" 'I am changing you into a black cat,' I replied, 'but don't be afraid; I will change you back again, if I don't forget the words to do it with.'
"This was too much for the terrified darkey; with an awful screech he rushed to the side of the boat resolved to drown rather than undergo such a transformation.
"He was captured and brought back to me, when I dispelled his fright by explaining the way in which I had tricked him. Relieved and reassured, he clapped his hands and executed an impromtu jig, exclaiming, 'Ha! ha! when I get back to New Orleans won't I come de Barnum ober dem niggers!' "
CHAPTER XX. THE TRIALS OF AN IMPRESSARIO.
ST. LOUIS—THE SECRETARY'S LITTLE GAME—LEGAL ADVICE—SMOOTH WATERS AGAIN—BARNUM'S EFFORTS APPRECIATED—AN EXTRAVAGANT ENCONIUM.

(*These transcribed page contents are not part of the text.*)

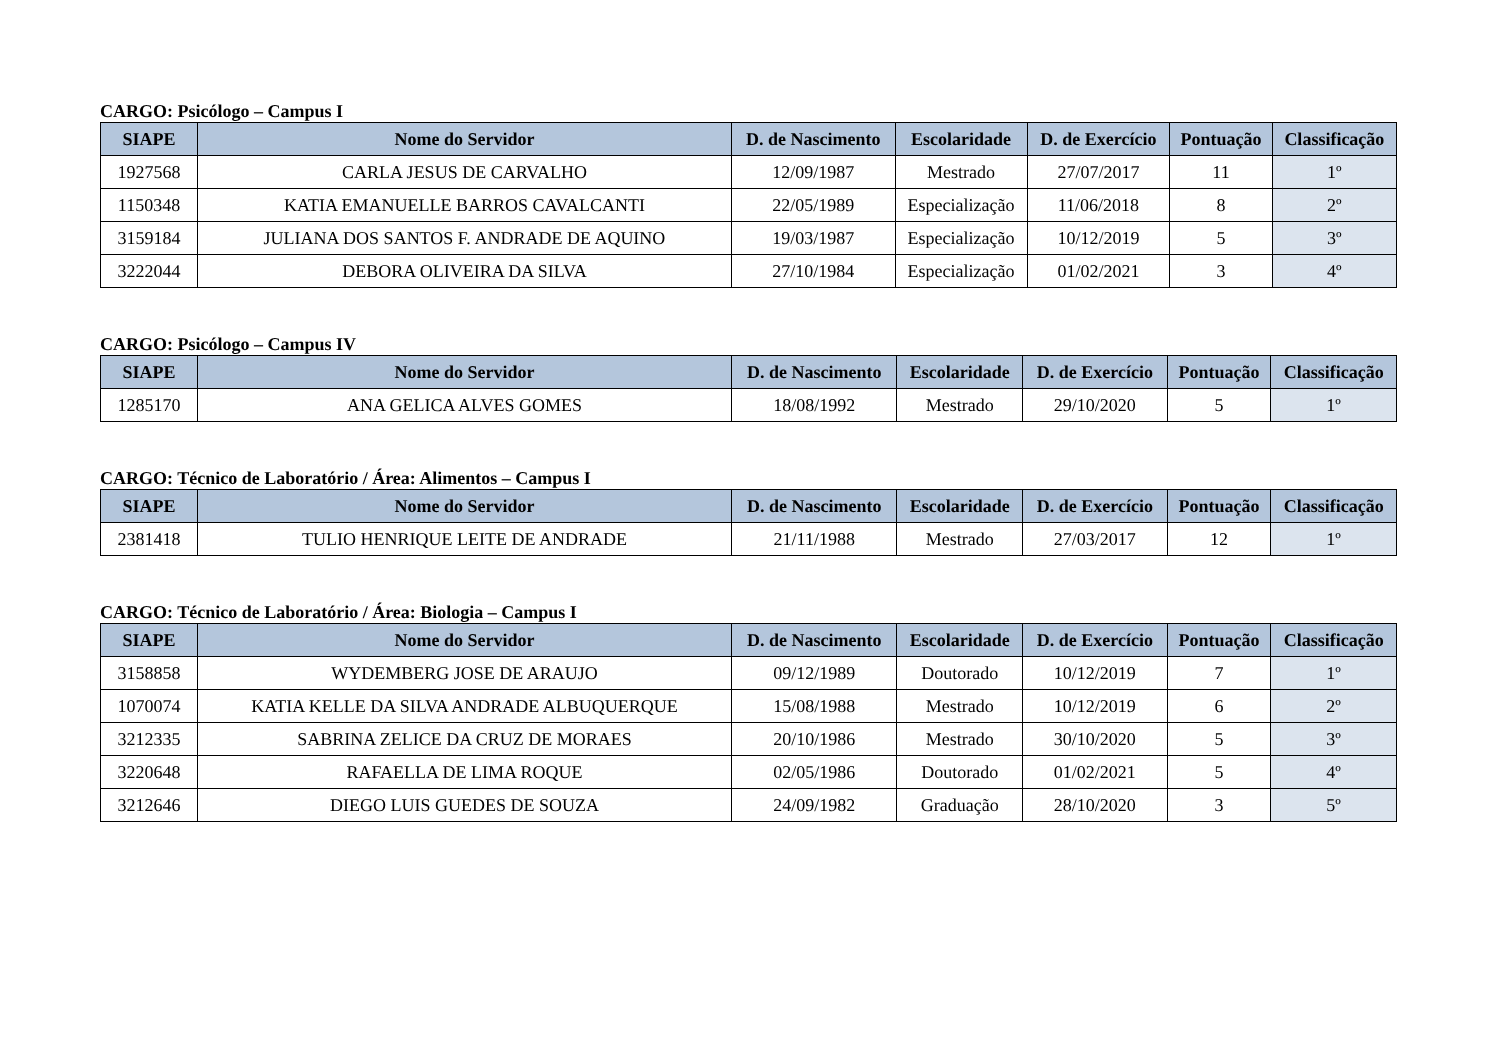CARGO: Psicólogo – Campus I
| SIAPE | Nome do Servidor | D. de Nascimento | Escolaridade | D. de Exercício | Pontuação | Classificação |
| --- | --- | --- | --- | --- | --- | --- |
| 1927568 | CARLA JESUS DE CARVALHO | 12/09/1987 | Mestrado | 27/07/2017 | 11 | 1º |
| 1150348 | KATIA EMANUELLE BARROS CAVALCANTI | 22/05/1989 | Especialização | 11/06/2018 | 8 | 2º |
| 3159184 | JULIANA DOS SANTOS F. ANDRADE DE AQUINO | 19/03/1987 | Especialização | 10/12/2019 | 5 | 3º |
| 3222044 | DEBORA OLIVEIRA DA SILVA | 27/10/1984 | Especialização | 01/02/2021 | 3 | 4º |
CARGO: Psicólogo – Campus IV
| SIAPE | Nome do Servidor | D. de Nascimento | Escolaridade | D. de Exercício | Pontuação | Classificação |
| --- | --- | --- | --- | --- | --- | --- |
| 1285170 | ANA GELICA ALVES GOMES | 18/08/1992 | Mestrado | 29/10/2020 | 5 | 1º |
CARGO: Técnico de Laboratório / Área: Alimentos – Campus I
| SIAPE | Nome do Servidor | D. de Nascimento | Escolaridade | D. de Exercício | Pontuação | Classificação |
| --- | --- | --- | --- | --- | --- | --- |
| 2381418 | TULIO HENRIQUE LEITE DE ANDRADE | 21/11/1988 | Mestrado | 27/03/2017 | 12 | 1º |
CARGO: Técnico de Laboratório / Área: Biologia – Campus I
| SIAPE | Nome do Servidor | D. de Nascimento | Escolaridade | D. de Exercício | Pontuação | Classificação |
| --- | --- | --- | --- | --- | --- | --- |
| 3158858 | WYDEMBERG JOSE DE ARAUJO | 09/12/1989 | Doutorado | 10/12/2019 | 7 | 1º |
| 1070074 | KATIA KELLE DA SILVA ANDRADE ALBUQUERQUE | 15/08/1988 | Mestrado | 10/12/2019 | 6 | 2º |
| 3212335 | SABRINA ZELICE DA CRUZ DE MORAES | 20/10/1986 | Mestrado | 30/10/2020 | 5 | 3º |
| 3220648 | RAFAELLA DE LIMA ROQUE | 02/05/1986 | Doutorado | 01/02/2021 | 5 | 4º |
| 3212646 | DIEGO LUIS GUEDES DE SOUZA | 24/09/1982 | Graduação | 28/10/2020 | 3 | 5º |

The concerts at Natchez and Memphis were extremely successful. The sixty-first concert was given in St. Louis, and on the morning of their arrival in the city Miss Lind's secretary came to Mr. Barnum, commissioned, as he claimed, by the singer, and told the Manager that as sixty concerts had already been given, Miss Lind proposed to avail herself of one of the conditions of the contract and cancel the engagement next morning. Much startled by this sudden complication, but outwardly undisturbed, Barnum asked if Miss Lind had authorized the notice. "I so understand it," was the secretary's reply. Thinking that it might be another scheme of her advisers and that Miss Lind herself might possibly know nothing of it, Barnum told the secretary that he would see him again in an hour. He then proceeded to his old friend Sol Smith for legal advice. They went over the contract together, Barnum telling his friend of the annoyances he had suffered from Miss Lind's advisers, and they both agreed that if she broke the contract thus suddenly, she was bound to pay back all that she had received over the stipulated $1000, for each concert. As she had been paid $137,000, for sixty concerts, this extra money amounted to something like $77,000.
Barnum then went back to the secretary and told him that he was ready to settle with Miss Lind and to close the engagement.
"But," said he, evidently much surprised, "you have already advertised concerts in Louisville and Cincinnati, have you not?"
"Yes," answered Barnum calmly, "but you may take the contracts for halls and printing off my hands at cost." He further offered the assistance of his agent and his own personal services to give Miss Lind a good start on her own account.
The secretary emboldened by this liberality then made a proposition so extraordinary that Barnum at once saw that Miss Lind could have had nothing to do with the scheme.